I have listened to a few of these preachers because their sermons were shared by various people I knew, and to a man they were certain that Donald Trump would somehow remain as President, with the congregation lapping these proclamations up. And while I believed there was a slim possibility the states would revisit their Electoral College results and toss out the fraudulent mail-in ballots, I also knew that opportunity withered away and dried out as the days of December dwindled and the Kraken remained bottled up. I still don’t believe Joe Biden won in a legitimate fashion, but unfortunately there’s no way to conclusively prove that since a lot of the evidence was destroyed.

But more importantly to this post, I believe Erickson has described the Qanon phenomenon to a T. On its surface, given our longstanding mistrust of politicians and the press, the whole preteen human trafficking angle they’ve pushed upon is somewhat believable. Every so often we hear about children freed from a human trafficking ring (here’s one case in point) and that feeds the narrative given our previous conditioning to believe all politicians on the opposing side are corrupt. Throw in the whole Jeffrey Epstein case and it fuels the fire.

When I first heard about Qanon, the story was it was a select few patriots in government who opposed the Deep State that came to Donald Trump as their chosen candidate to clean up the mess, so they engineered his election in 2016. (Which begs the question: why not 2012 when he considered running? Did they have someone else in mind at the time?) Speaking in cryptic riddles and open-ended questions, Qanon became a cottage industry for a select few pundits who purported to have their inside information for a rapt audience who thought they were smarter than the rest of us, I guess. To be quite honest, it was right on the edge of belief, like something that sounded crazy but that I couldn’t put past the powers that be.

But then the Qanon folks got sort of greedy. One story I heard was that this effort traced back to the days of JFK, which led me to ask myself just how this could have been kept from the public for a half-century until Donald Trump came along. Heck, Watergate got out and so did Monica’s blue dress so I don’t think a secret like that would be safe that long inside the Beltway. More importantly, though, everything they predicted never came to pass. We were supposed to have the Insurrection Act, followed by media blackouts, martial law, and mass arrests on a global scale, leading to the revelation of the “true” election results and Donald Trump sworn in for a second term. Guess what? None of that occurred – well, except for the media blackout, which I suppose falls into the blind squirrel category. (I’m sure the real hardcore Qanon believers blame Donald Trump for the cold feet when all this was supposed to occur.)

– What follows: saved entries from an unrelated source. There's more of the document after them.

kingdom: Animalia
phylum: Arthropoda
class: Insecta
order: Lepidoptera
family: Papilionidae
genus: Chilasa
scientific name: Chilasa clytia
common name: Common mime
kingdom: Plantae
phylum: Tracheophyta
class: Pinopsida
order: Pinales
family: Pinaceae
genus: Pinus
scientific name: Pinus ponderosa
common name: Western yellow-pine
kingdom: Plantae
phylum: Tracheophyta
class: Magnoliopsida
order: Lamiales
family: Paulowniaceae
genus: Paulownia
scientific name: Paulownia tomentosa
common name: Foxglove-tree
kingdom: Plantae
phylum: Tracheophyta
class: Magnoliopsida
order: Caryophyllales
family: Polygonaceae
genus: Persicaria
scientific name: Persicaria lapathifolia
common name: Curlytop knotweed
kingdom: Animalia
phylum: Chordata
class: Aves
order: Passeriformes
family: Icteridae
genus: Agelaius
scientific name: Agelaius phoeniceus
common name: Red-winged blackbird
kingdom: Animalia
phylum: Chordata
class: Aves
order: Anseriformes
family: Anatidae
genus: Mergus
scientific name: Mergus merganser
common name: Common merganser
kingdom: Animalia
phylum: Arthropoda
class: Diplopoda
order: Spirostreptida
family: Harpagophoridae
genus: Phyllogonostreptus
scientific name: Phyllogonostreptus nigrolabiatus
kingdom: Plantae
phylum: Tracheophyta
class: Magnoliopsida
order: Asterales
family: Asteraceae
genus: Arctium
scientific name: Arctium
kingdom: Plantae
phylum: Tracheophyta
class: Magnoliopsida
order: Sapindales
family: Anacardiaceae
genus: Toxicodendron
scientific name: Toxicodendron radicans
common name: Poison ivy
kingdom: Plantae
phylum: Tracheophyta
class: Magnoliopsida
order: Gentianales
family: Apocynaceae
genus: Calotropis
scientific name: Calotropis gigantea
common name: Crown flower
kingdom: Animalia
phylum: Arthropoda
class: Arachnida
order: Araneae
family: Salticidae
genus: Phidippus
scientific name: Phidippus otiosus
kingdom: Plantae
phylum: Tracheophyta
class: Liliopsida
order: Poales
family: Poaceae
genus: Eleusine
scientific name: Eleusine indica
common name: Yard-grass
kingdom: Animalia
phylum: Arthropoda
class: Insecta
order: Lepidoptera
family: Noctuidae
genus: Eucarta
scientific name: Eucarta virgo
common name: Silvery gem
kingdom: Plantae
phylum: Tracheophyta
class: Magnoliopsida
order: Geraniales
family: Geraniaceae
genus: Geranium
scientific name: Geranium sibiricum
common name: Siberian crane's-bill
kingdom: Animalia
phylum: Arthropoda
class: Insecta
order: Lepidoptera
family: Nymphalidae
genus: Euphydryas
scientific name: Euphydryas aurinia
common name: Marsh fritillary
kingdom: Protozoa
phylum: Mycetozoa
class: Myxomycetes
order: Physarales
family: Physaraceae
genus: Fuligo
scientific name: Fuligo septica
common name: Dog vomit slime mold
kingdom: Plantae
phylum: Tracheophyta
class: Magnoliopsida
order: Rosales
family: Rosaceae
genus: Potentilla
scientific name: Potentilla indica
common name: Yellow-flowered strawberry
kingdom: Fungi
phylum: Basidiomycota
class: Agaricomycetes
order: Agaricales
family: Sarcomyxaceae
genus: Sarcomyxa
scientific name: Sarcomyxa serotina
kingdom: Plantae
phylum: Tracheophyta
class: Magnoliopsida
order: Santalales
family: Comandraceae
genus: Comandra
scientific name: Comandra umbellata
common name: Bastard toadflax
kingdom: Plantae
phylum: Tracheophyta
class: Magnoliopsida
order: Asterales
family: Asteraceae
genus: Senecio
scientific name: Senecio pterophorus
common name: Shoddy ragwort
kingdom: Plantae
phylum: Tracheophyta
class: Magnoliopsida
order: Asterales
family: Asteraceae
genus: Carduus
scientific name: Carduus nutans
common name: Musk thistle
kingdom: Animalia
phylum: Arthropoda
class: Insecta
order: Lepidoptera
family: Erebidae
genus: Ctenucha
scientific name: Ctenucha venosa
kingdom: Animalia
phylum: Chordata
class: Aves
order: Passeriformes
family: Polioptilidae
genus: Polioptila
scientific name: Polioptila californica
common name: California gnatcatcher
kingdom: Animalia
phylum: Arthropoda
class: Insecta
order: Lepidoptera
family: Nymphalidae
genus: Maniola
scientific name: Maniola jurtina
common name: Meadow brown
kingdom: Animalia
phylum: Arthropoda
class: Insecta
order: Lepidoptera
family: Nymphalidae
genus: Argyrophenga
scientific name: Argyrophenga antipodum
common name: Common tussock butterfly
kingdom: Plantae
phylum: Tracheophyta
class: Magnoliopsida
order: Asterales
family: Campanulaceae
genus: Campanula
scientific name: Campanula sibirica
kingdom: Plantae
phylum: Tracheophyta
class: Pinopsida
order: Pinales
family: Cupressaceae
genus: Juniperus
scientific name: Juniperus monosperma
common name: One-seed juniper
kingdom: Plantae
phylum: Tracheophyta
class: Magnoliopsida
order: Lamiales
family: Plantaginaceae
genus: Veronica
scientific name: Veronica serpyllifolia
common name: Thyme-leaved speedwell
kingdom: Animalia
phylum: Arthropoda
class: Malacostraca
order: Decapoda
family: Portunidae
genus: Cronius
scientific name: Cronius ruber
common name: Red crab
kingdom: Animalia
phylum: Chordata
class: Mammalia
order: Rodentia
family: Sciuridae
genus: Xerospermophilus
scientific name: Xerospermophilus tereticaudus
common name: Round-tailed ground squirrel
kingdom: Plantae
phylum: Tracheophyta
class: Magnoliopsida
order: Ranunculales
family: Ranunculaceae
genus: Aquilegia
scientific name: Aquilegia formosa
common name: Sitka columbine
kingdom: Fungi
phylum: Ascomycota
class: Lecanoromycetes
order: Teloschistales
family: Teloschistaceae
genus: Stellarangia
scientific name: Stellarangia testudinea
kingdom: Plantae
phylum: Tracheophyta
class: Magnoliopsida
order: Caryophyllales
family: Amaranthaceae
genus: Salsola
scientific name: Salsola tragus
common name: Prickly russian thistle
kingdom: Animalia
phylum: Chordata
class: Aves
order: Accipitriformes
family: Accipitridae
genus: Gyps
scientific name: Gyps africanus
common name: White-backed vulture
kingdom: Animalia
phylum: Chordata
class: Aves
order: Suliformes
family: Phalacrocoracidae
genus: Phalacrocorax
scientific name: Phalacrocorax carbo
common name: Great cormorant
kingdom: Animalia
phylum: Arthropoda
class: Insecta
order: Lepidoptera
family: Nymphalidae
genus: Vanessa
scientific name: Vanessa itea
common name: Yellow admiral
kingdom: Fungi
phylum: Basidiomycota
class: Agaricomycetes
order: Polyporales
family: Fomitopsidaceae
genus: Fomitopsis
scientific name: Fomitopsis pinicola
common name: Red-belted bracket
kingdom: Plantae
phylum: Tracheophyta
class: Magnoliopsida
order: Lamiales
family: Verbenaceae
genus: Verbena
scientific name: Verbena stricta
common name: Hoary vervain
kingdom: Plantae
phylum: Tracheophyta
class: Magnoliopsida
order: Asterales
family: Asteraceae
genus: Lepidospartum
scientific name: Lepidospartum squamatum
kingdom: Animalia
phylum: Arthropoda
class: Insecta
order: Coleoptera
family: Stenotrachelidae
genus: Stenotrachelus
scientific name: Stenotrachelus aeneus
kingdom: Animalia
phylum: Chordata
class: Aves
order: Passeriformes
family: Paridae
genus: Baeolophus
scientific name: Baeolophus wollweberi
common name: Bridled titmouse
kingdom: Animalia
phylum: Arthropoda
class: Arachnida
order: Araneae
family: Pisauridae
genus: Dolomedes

Yet millions of people believed it, including a lot of men of the cloth. That’s the part that bothers me, too, when you think about it. Let’s review what Erickson said:

Pastors who think Donald Trump will be President after tomorrow need to repent and probably need to leave their pulpits. Congregants who think this need to repent and leave politics and the news and spend time in the Word.

“Some Things Some of You Need to Hear,” Erick Erickson, January 20, 2021.

I will grant that there are some questions regarding religious freedom under Joe Biden. (Someone just happened to write on that for The Patriot Post, oddly enough.) But come tomorrow their church will still be open, congregants will still be coming in, and certain pastors will have some ‘splainin to do.

Donald Trump was (and may well be again in 2025) a very good president – I’d rank him second behind Reagan in my lifetime. But he should have never become a cult leader.